Your assignment: Within the material below, locate the line with "ring tip: (663, 796)" and the line with "thumb cmc: (1197, 961)", then return those two lines and all lines between them, exactly as written.
::::::
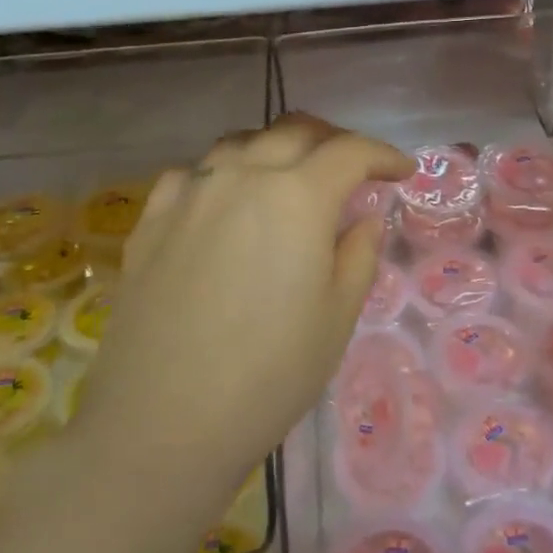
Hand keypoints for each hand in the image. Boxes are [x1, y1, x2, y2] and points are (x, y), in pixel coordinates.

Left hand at [75, 115, 411, 500]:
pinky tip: (224, 201)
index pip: (350, 152)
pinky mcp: (151, 221)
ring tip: (290, 177)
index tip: (401, 171)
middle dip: (333, 141)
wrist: (165, 421)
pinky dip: (222, 175)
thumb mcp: (338, 317)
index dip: (383, 155)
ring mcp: (190, 195)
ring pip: (240, 143)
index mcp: (297, 197)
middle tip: (352, 168)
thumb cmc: (270, 374)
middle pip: (294, 132)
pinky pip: (192, 174)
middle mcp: (241, 177)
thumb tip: (363, 218)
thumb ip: (359, 254)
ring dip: (276, 149)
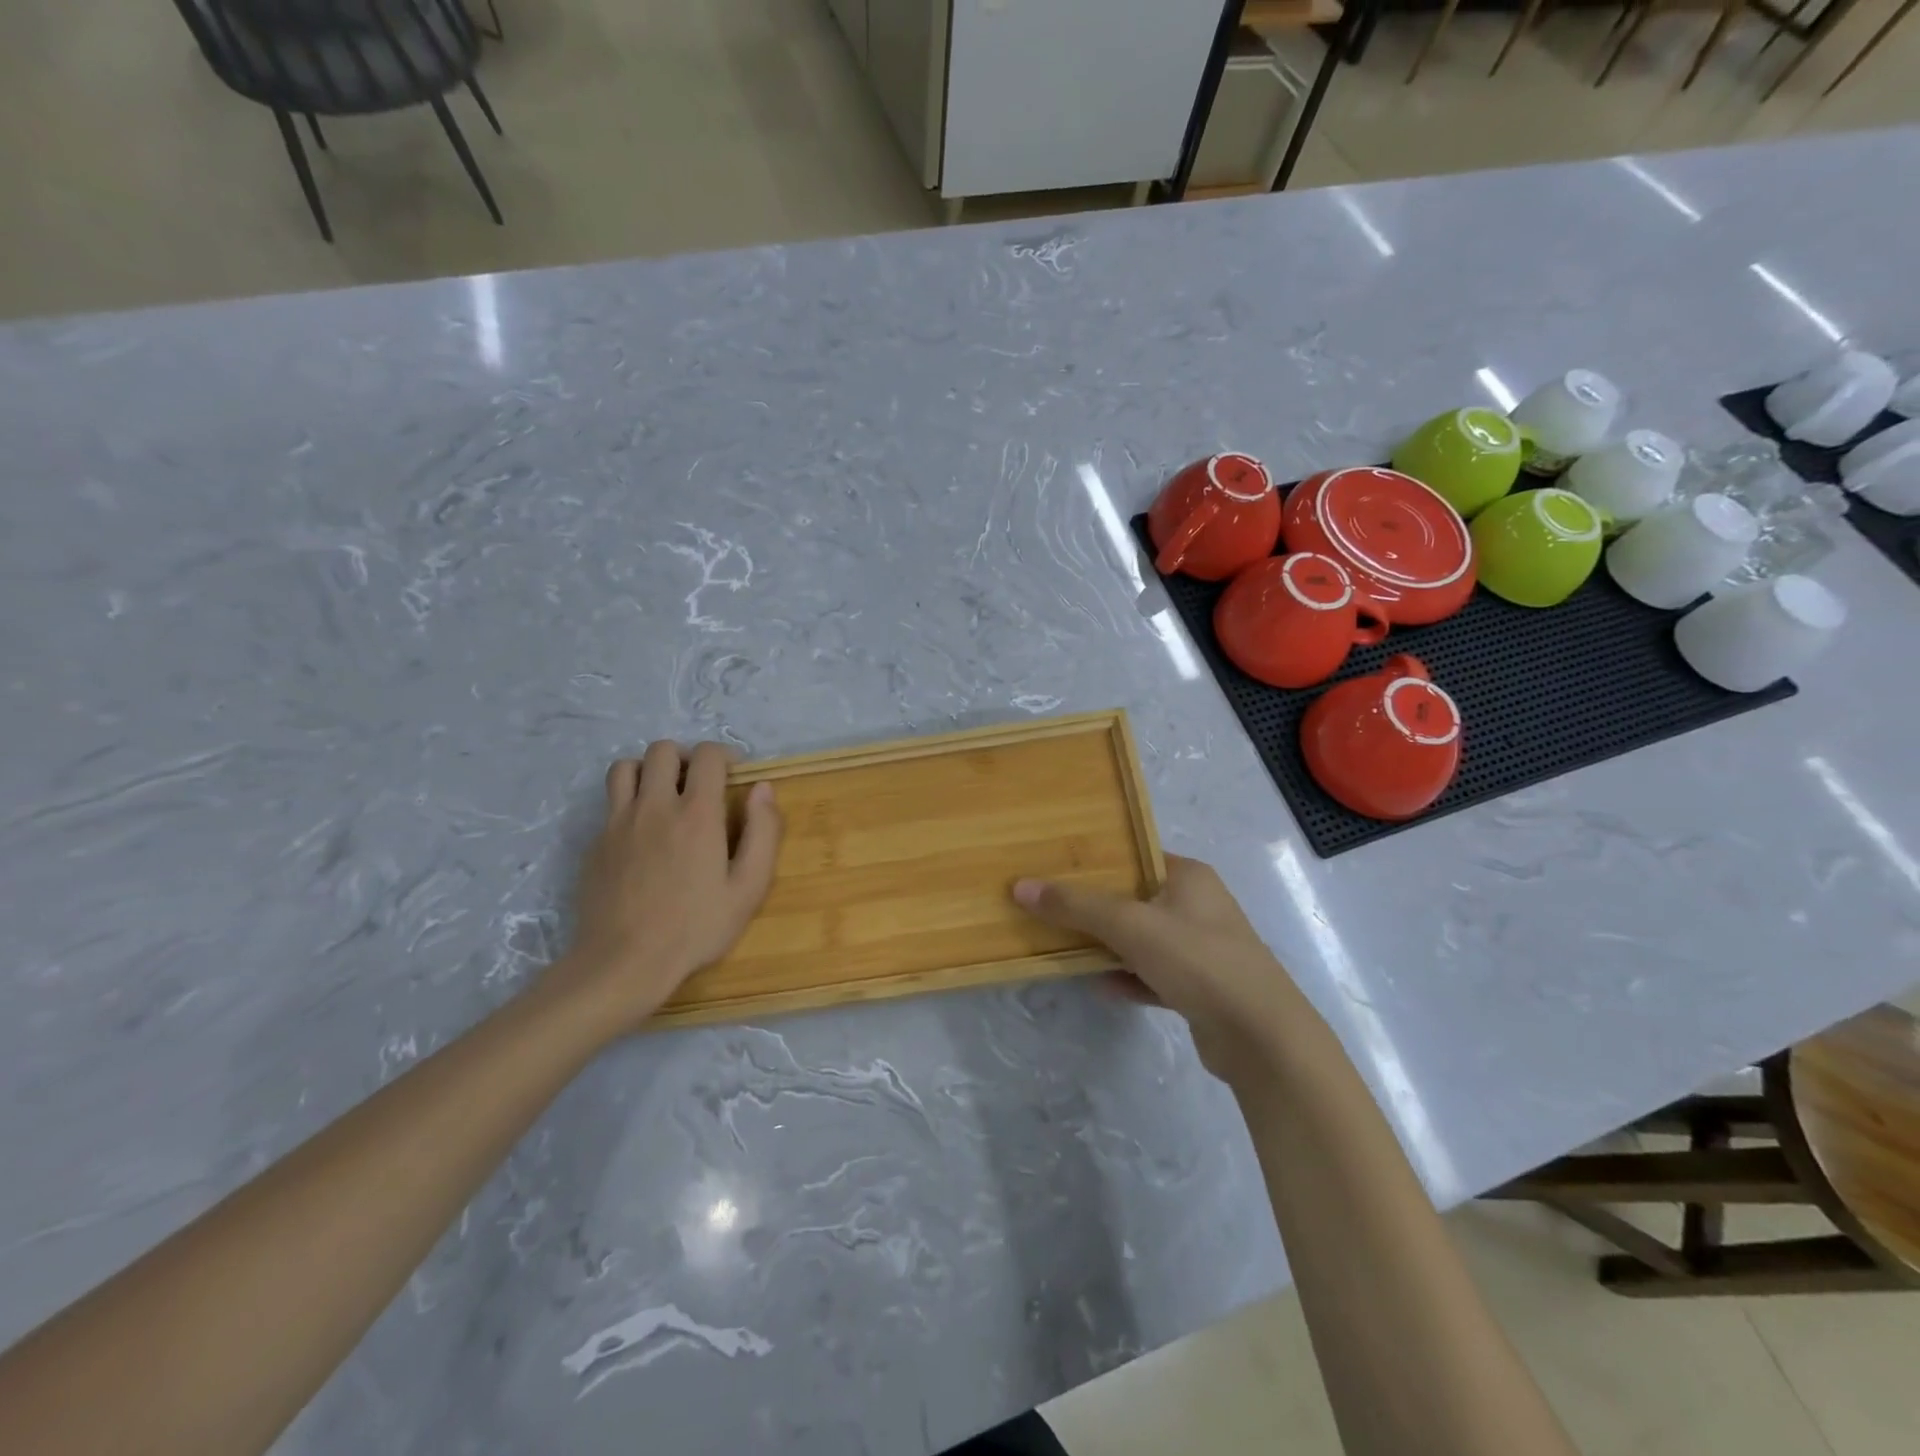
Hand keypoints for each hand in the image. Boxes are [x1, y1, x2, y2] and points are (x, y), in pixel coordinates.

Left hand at [553, 741, 783, 1033]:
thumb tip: (763, 789)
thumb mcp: (748, 888)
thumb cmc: (696, 928)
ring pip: (626, 767)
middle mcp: (654, 806)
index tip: (734, 775)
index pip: (707, 755)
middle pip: (662, 750)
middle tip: (698, 784)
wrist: (624, 962)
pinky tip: (641, 834)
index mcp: (696, 814)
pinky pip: (610, 803)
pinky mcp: (595, 842)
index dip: (725, 756)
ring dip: (648, 771)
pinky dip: (628, 803)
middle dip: (685, 757)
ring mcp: (618, 822)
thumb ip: (763, 833)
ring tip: (663, 796)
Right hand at [1014, 856, 1302, 1086]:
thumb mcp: (1130, 925)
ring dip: (1111, 946)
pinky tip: (1103, 987)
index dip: (1098, 861)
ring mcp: (1203, 949)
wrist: (1261, 1038)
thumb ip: (1076, 905)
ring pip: (1144, 940)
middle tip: (1053, 907)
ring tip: (1068, 947)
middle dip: (1097, 907)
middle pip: (1136, 899)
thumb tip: (1021, 886)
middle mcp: (1199, 906)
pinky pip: (1155, 975)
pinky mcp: (1203, 988)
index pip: (1136, 856)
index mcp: (1190, 877)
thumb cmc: (1197, 961)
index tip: (1058, 868)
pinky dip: (1131, 978)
::::::
Answer to the exercise:
ring tip: (663, 796)
Right hand at [1014, 856, 1302, 1086]:
thumb mcp: (1130, 925)
ring dip: (1111, 946)
pinky tip: (1103, 987)
index dip: (1098, 861)
ring mcp: (1203, 949)
wrist: (1261, 1038)
thumb ip: (1076, 905)
ring pip: (1144, 940)
middle tip: (1053, 907)
ring tip: (1068, 947)
middle dip: (1097, 907)
middle pip: (1136, 899)
thumb tip: (1021, 886)
middle mcp: (1199, 906)
pinky pip: (1155, 975)
pinky mcp: (1203, 988)
index pip: (1136, 856)
index mcp: (1190, 877)
thumb cmc: (1197, 961)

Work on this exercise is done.